# TASK DETAILS
Below are some records. Write out exactly their lines from the one with "jar: present [589,278,664,352]" through the one with "fruit bowl: present", and leave the pictures behind.

# SOURCE INFORMATION
::::::::
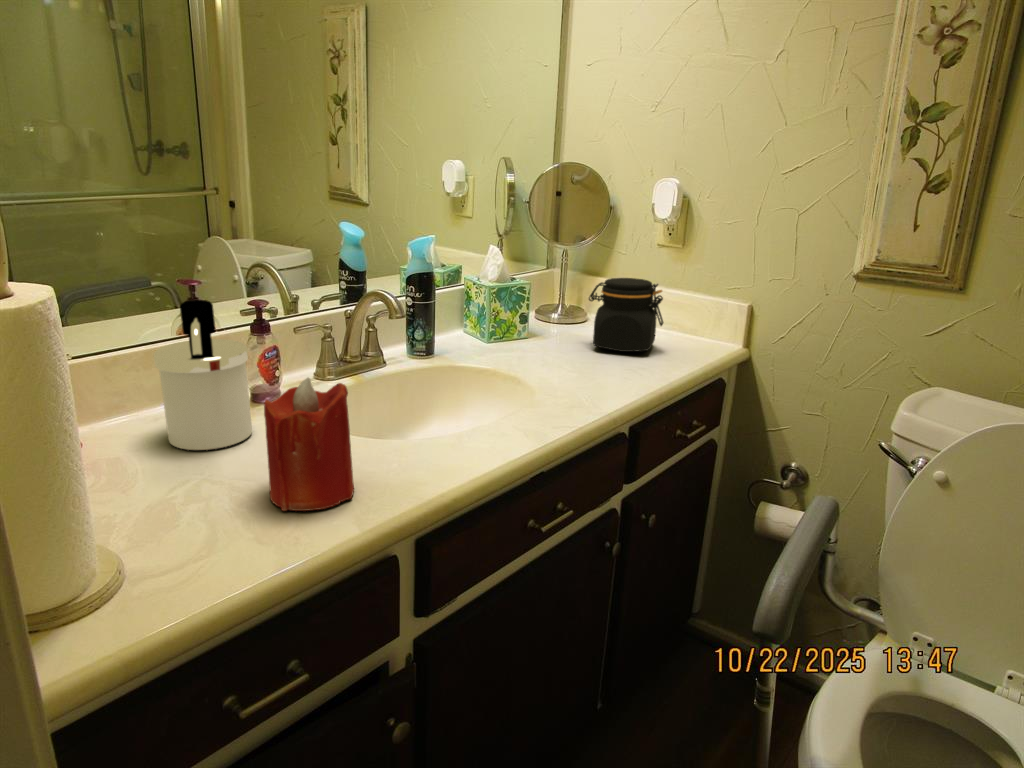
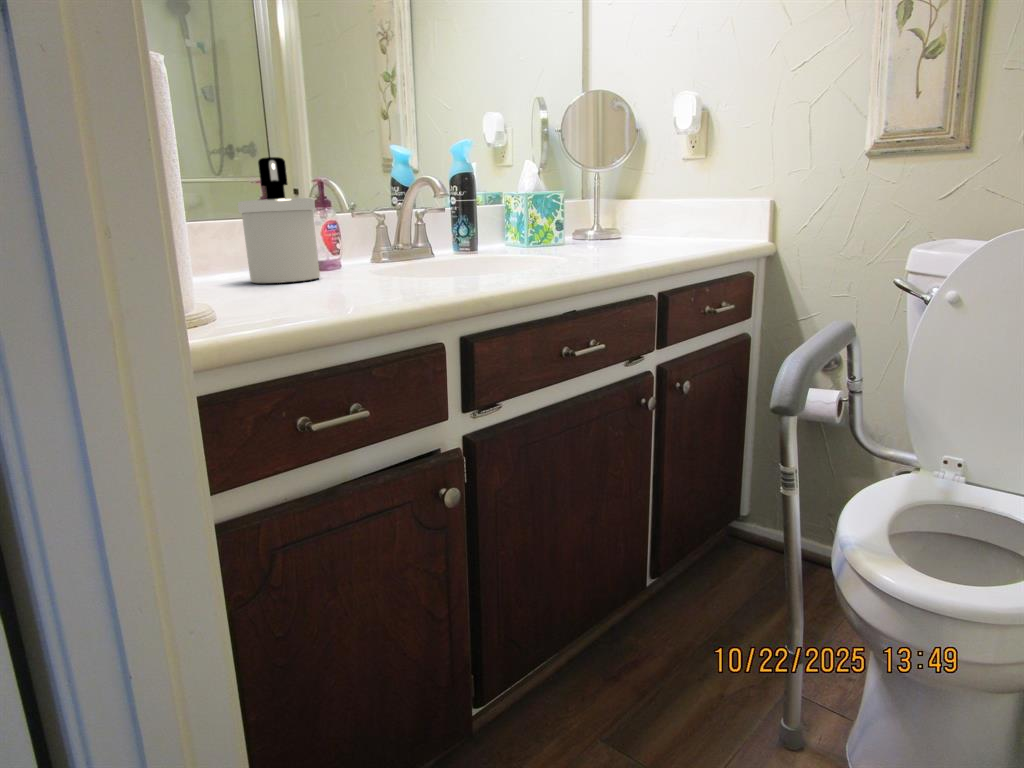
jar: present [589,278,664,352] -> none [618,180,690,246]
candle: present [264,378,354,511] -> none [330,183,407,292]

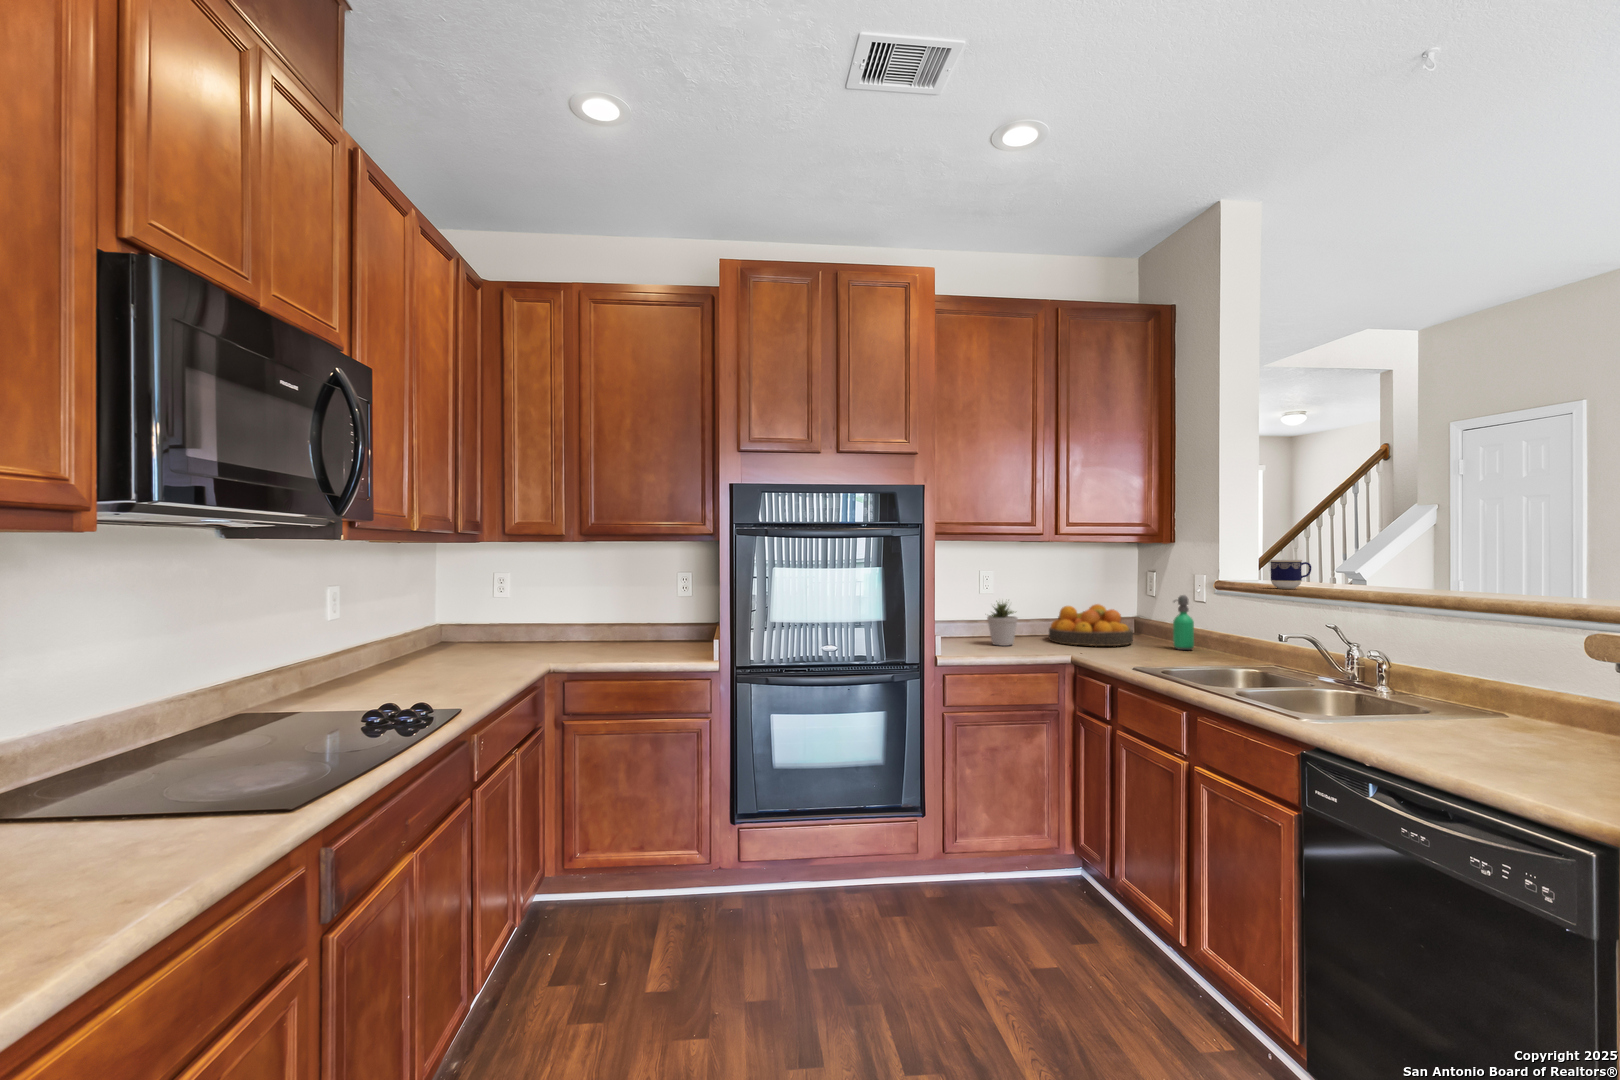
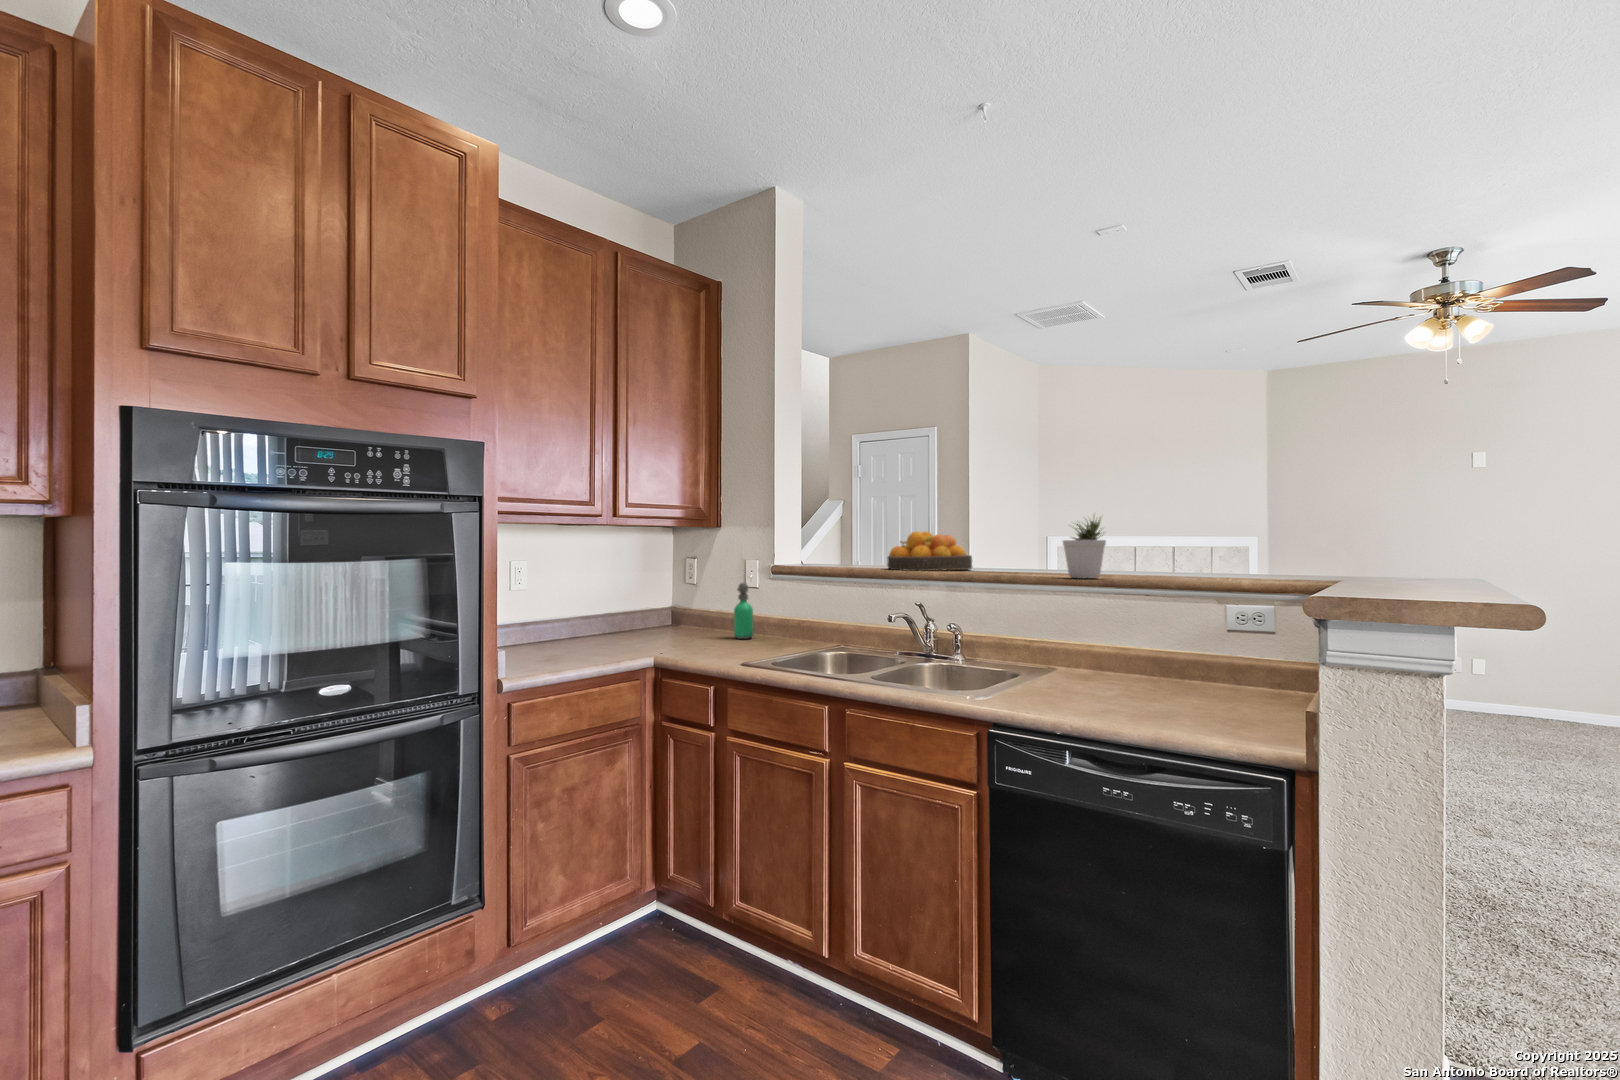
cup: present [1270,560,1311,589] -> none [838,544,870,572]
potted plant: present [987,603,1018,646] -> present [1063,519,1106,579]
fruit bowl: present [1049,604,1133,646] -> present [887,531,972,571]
::::::::
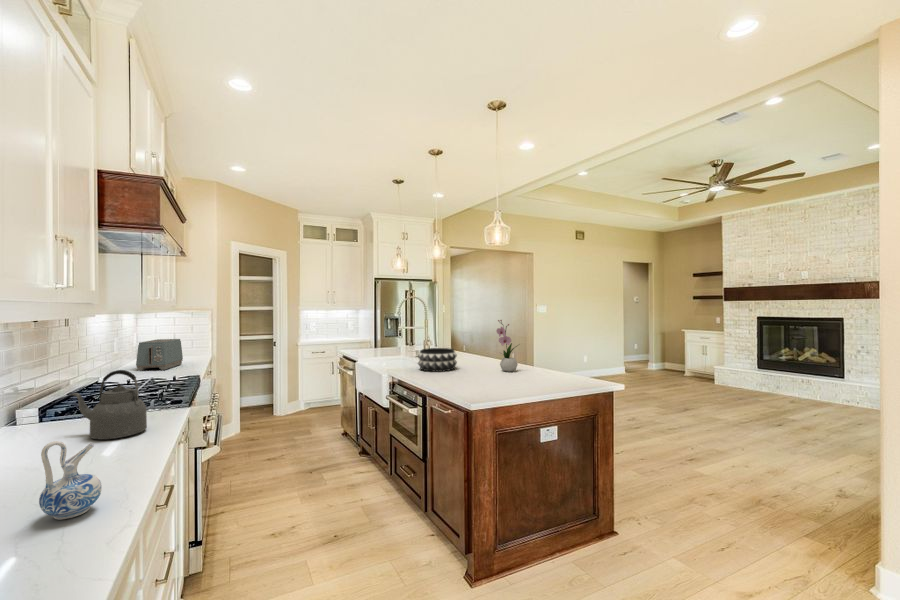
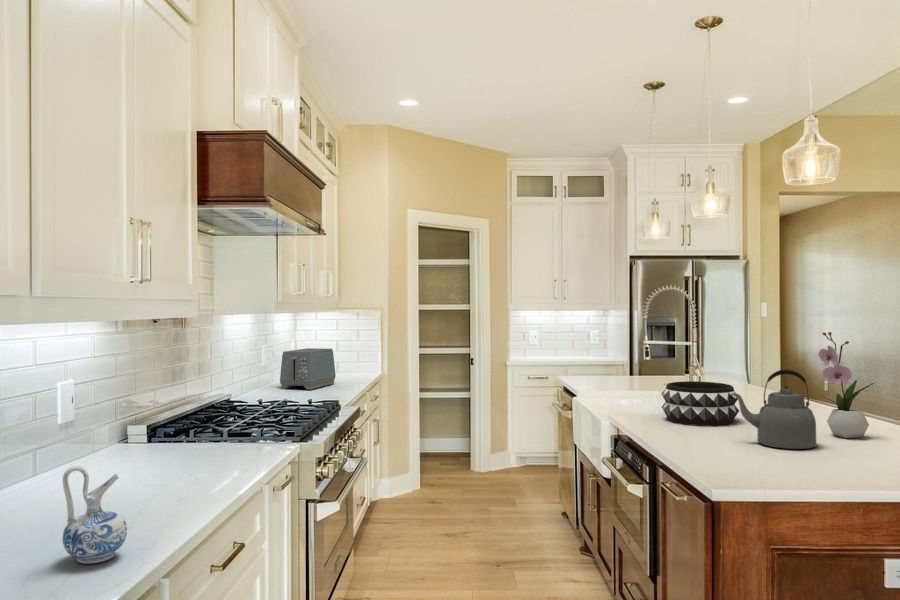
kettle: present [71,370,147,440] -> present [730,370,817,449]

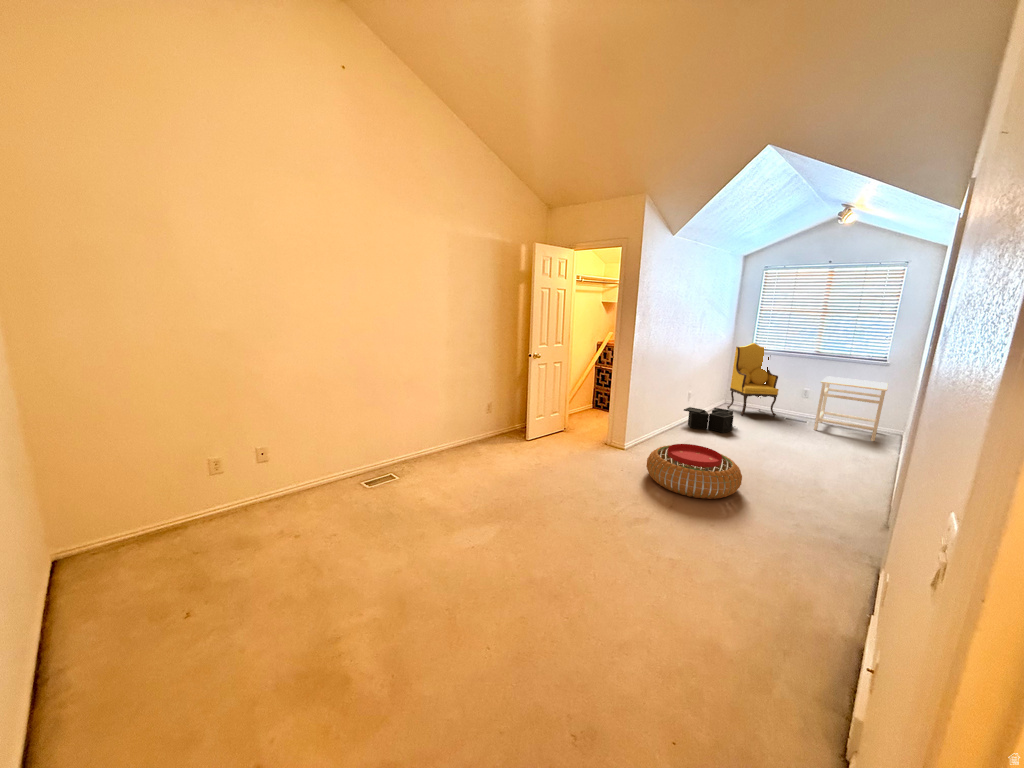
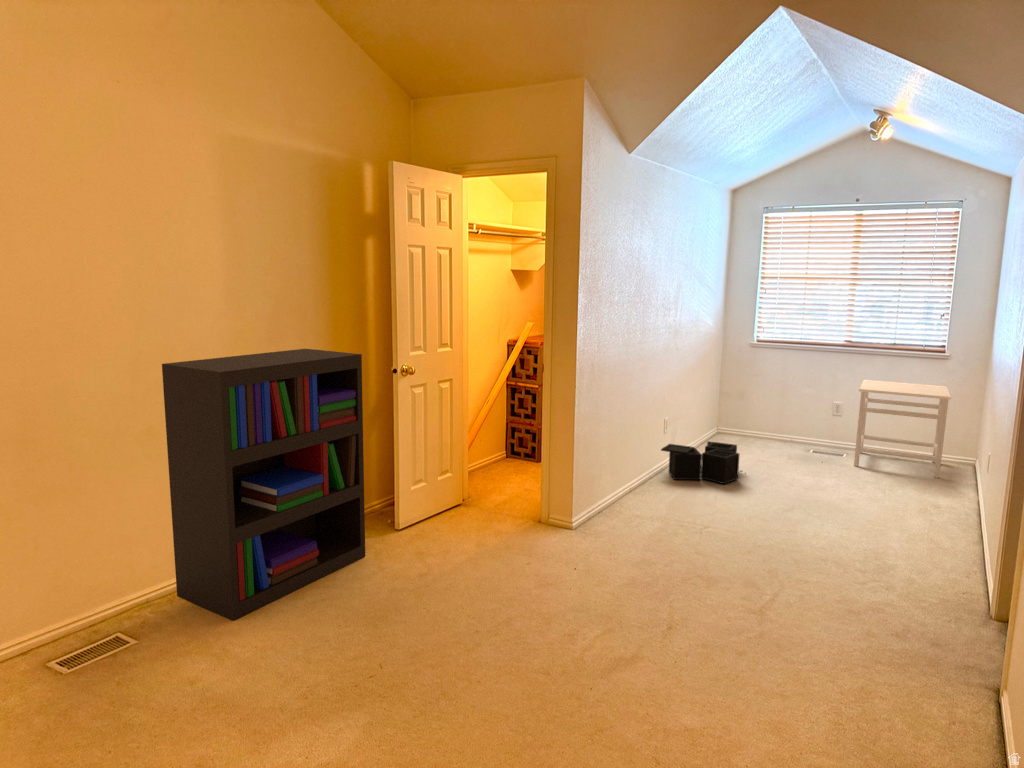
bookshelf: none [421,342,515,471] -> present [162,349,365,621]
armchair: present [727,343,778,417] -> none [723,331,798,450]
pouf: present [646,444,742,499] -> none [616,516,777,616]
::::::::
# ANSWER SECTION
jar: present [589,278,664,352] -> none [618,180,690,246]
candle: present [264,378,354,511] -> none [330,183,407,292]

cup: present [1270,560,1311,589] -> none [838,544,870,572]
potted plant: present [987,603,1018,646] -> present [1063,519,1106,579]
fruit bowl: present [1049,604,1133,646] -> present [887,531,972,571]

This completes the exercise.